Marathi editors are also Thackeray’s bugbear. He once wrote that one of them would visit his mistress in Mumbai’s red light area every night, get drunk and be taken home in the morning by his relative.
The question now is: how seriously should one take these rantings? Given the fact that Saamna’s readership runs into thousands, and that Mumbai’s cops are its diehard readers, what Thackeray writes needs to be taken seriously indeed—by the government. Saamna was at least one major reason for the widespread support Shiv Sainiks enjoyed in the ’92-’93 riots.
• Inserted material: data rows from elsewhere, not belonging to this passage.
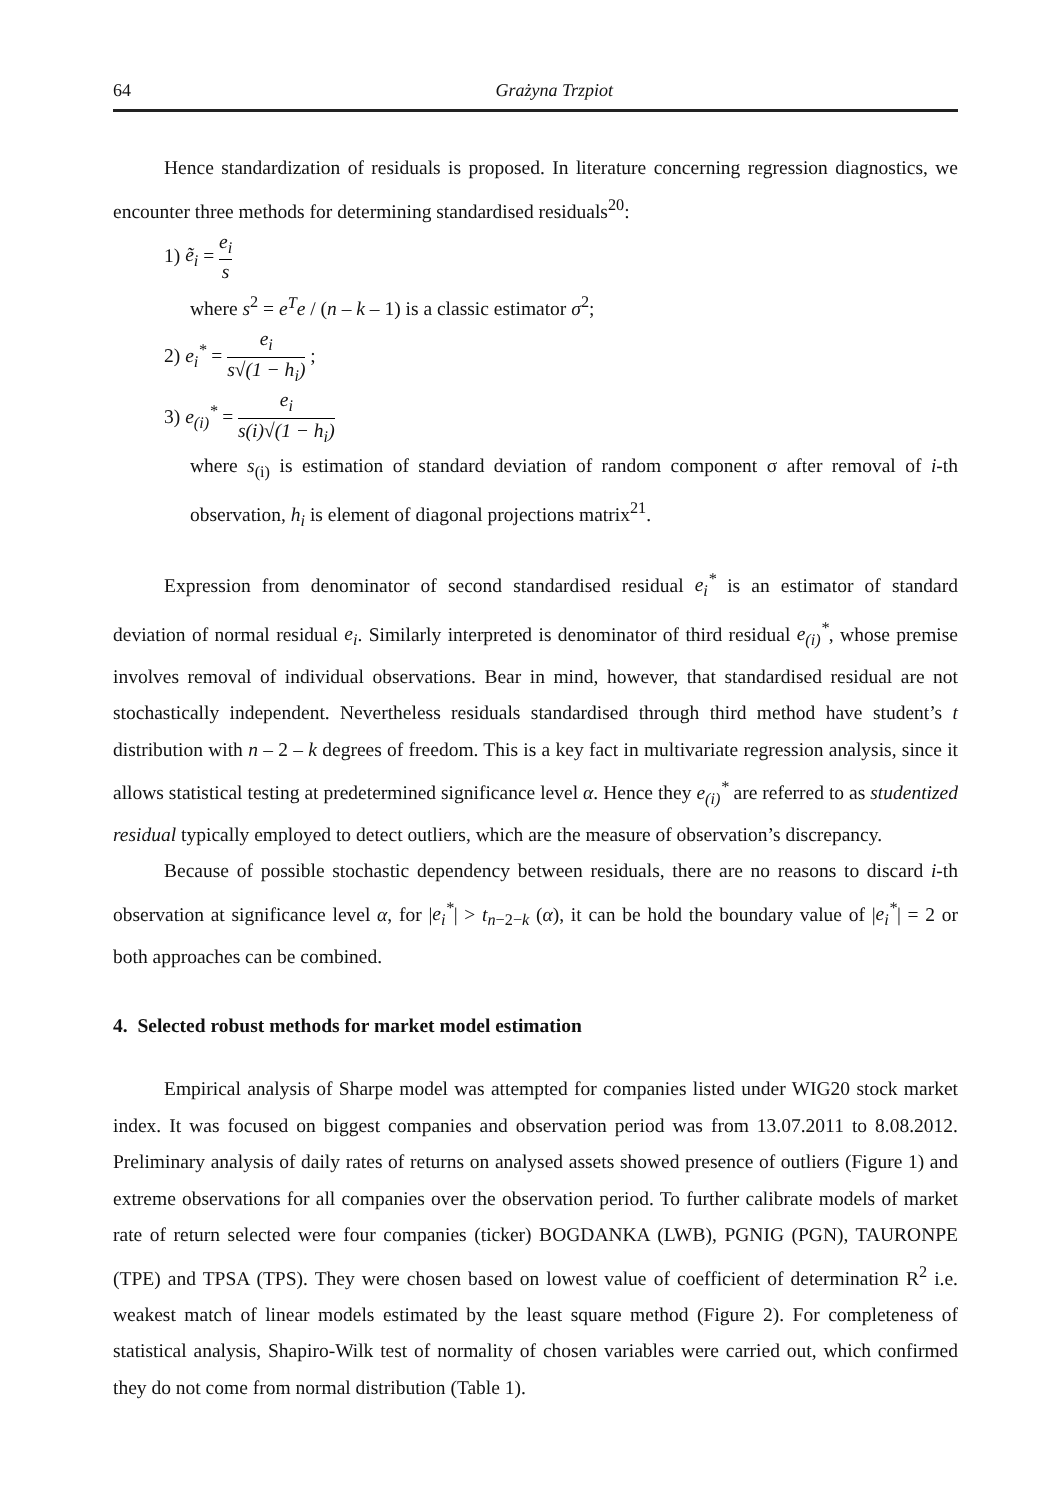64 Grażyna Trzpiot
Hence standardization of residuals is proposed. In literature concerning regression diagnostics, we encounter three methods for determining standardised residuals<sup>20</sup>:
1) ẽ<sub>i</sub> = e<sub>i</sub> s
where s<sup>2</sup> = e<sup>T</sup>e / (n – k – 1) is a classic estimator σ<sup>2</sup>;
2) e<sub>i</sub><sup>*</sup> = e<sub>i</sub> s√(1 − h<sub>i</sub>) ;
3) e<sub>(i)</sub><sup>*</sup> = e<sub>i</sub> s(i)√(1 − h<sub>i</sub>)
where s<sub>(i)</sub> is estimation of standard deviation of random component σ after removal of i-th observation, h<sub>i</sub> is element of diagonal projections matrix<sup>21</sup>.
Expression from denominator of second standardised residual e<sub>i</sub><sup>*</sup> is an estimator of standard deviation of normal residual e<sub>i</sub>. Similarly interpreted is denominator of third residual e<sub>(i)</sub><sup>*</sup>, whose premise involves removal of individual observations. Bear in mind, however, that standardised residual are not stochastically independent. Nevertheless residuals standardised through third method have student’s t distribution with n – 2 – k degrees of freedom. This is a key fact in multivariate regression analysis, since it allows statistical testing at predetermined significance level α. Hence they e<sub>(i)</sub><sup>*</sup> are referred to as studentized residual typically employed to detect outliers, which are the measure of observation’s discrepancy.
Because of possible stochastic dependency between residuals, there are no reasons to discard i-th observation at significance level α, for |e<sub>i</sub><sup>*</sup>| > t<sub>n−2−k</sub> (α), it can be hold the boundary value of |e<sub>i</sub><sup>*</sup>| = 2 or both approaches can be combined.
4. Selected robust methods for market model estimation
Empirical analysis of Sharpe model was attempted for companies listed under WIG20 stock market index. It was focused on biggest companies and observation period was from 13.07.2011 to 8.08.2012. Preliminary analysis of daily rates of returns on analysed assets showed presence of outliers (Figure 1) and extreme observations for all companies over the observation period. To further calibrate models of market rate of return selected were four companies (ticker) BOGDANKA (LWB), PGNIG (PGN), TAURONPE (TPE) and TPSA (TPS). They were chosen based on lowest value of coefficient of determination R<sup>2</sup> i.e. weakest match of linear models estimated by the least square method (Figure 2). For completeness of statistical analysis, Shapiro-Wilk test of normality of chosen variables were carried out, which confirmed they do not come from normal distribution (Table 1).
But if any one agency has chosen to show benevolent apathy towards Saamna, it has been the Congress. When forced to take note, there’s always the elusive “expert legal opinion” that must be consulted. Vijay Tendulkar, Nikhil Wagle, Pushpa Bhave, Mrinal Gore, G R Khairnar, Manimala—the list of intellectuals attacked by Shiv Sainiks is long and illustrious. The government did nothing to protect them, nor to punish their assailant.